Copy, from the entries below, each line where the word "which" can be found.

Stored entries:
________________________
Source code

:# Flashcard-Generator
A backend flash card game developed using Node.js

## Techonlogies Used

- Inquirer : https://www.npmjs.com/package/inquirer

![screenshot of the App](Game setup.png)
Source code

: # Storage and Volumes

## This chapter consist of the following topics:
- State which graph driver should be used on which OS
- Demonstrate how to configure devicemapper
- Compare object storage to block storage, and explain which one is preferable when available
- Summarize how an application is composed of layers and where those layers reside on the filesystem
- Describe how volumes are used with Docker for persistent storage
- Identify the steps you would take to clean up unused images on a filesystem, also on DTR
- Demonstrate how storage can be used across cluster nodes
________________________
> _EXPECTED OUTPUT_
- State which graph driver should be used on which OS
- Compare object storage to block storage, and explain which one is preferable when available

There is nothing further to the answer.